Like the Deer That Yearns offers a much higher claim for the power of reading then most modern literacy advocates would dare to make, in large part because reading amounts not to an escape in lectio but a way into a larger interpersonal reality. Remarkably, an iconic image of reading as escape—Fragonard’s The Reader—graces the cover of the second book, Raymond Studzinski’s Reading to Live: The Evolving Practice of Lectio Divina. Studzinski is not afraid to use secular sources for his discussion of divine reading; he takes his title from a quotation by Gustav Flaubert, an author rarely held up as a religious exemplar. I think this freedom for Studzinski comes from the fact that the secular (if we understand that turned to mean “not religious”) is not the first or worst enemy of lectio.

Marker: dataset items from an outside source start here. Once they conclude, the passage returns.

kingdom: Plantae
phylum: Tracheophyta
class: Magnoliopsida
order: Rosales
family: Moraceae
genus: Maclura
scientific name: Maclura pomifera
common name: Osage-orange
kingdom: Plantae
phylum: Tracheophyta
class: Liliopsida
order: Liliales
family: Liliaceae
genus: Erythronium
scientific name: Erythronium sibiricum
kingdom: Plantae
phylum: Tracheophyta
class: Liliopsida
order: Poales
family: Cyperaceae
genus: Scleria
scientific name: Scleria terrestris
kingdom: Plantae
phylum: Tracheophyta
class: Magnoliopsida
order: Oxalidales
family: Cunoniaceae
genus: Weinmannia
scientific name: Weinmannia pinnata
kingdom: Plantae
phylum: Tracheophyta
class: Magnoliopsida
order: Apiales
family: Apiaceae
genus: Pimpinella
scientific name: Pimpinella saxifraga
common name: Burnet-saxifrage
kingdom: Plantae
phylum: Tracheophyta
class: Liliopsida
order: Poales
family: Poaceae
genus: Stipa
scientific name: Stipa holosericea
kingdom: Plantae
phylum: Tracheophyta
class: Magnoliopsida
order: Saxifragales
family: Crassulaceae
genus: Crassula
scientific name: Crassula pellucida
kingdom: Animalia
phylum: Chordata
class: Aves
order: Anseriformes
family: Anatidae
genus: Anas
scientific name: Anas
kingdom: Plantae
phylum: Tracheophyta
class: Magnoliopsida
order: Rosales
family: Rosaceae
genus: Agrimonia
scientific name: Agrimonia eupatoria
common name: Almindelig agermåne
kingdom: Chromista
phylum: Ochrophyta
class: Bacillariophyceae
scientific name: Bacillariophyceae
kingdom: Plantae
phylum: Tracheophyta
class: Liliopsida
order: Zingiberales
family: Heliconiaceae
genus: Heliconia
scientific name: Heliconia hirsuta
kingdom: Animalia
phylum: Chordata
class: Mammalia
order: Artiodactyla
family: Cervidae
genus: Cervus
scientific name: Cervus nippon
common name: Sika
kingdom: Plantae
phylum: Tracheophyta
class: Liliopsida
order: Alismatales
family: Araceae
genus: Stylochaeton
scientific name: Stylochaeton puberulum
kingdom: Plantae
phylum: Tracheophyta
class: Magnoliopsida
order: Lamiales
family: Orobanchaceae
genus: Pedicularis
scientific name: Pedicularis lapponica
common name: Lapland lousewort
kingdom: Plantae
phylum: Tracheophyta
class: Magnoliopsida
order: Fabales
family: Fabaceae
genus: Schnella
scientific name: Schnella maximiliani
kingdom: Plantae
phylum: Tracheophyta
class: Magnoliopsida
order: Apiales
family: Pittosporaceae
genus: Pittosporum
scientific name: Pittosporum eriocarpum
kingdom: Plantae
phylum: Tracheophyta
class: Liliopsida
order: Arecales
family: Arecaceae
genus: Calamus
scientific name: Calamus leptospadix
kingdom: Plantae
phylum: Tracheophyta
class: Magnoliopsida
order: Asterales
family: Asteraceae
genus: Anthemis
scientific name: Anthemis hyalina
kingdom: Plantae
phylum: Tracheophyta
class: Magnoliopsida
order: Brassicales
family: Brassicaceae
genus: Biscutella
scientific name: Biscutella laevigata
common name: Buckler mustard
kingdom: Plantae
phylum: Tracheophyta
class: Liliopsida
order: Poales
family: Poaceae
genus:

Rather, he makes a compelling case for the rise of Scholasticism and the European university as the forces that diverted the church from its devotional reading practices.
The desire to systematize knowledge, particularly theology, meant that new relationships with biblical, exegetical, and doctrinal texts were in order after the year 1000. Studzinski argues that lectio requires an embodied text as well as an embodied reader; that is, lectio dwells on the individual page. What scholastic reading did, in his view, was to lift the text from the page into new units of consumption and organization: the verse, the paragraph, the argument, the whole work. Only in the more conservative monasteries did lectio remain a vital practice.
At the end of his book, Studzinski argues that the recovery of lectio has led to a revitalization of lay and clergy spirituality, as evidenced by Benedict XVI’s advocating the practice of lectio among the faithful. Living in what we often referred to as an information age, we can engage in lectio to recover our relationship to the Word—both the speaking-creating God and the human language that is among our divine gifts.
What I take from reading these two small books together is that reading at its most powerful is both deeply personal and fundamentally communal. As Donald Marshall has argued, Stanley Fish’s notion of interpretive communities names more than it means to about the role of the group in the life of literate faith. Where Fish means only to put the brakes on the relativism of reader-response theory, Marshall sees a reader empowered by a loving, practicing communion of believers who meet the text as they meet each other and teach each other how to love the Word. This is a deep mystery, and one that I plan to revisit as I read several classics of reader-response criticism this fall. In the meantime, I hope that we all can find space to slow down, look at the page, and invite the words found there into ourselves as honored guests.
Note: thanks to the Emmanuel D’Alzon Library at Assumption College in Worcester, Massachusetts, where I found an extra copy of Reading to Live as well as some quiet space in which to dictate this blog post.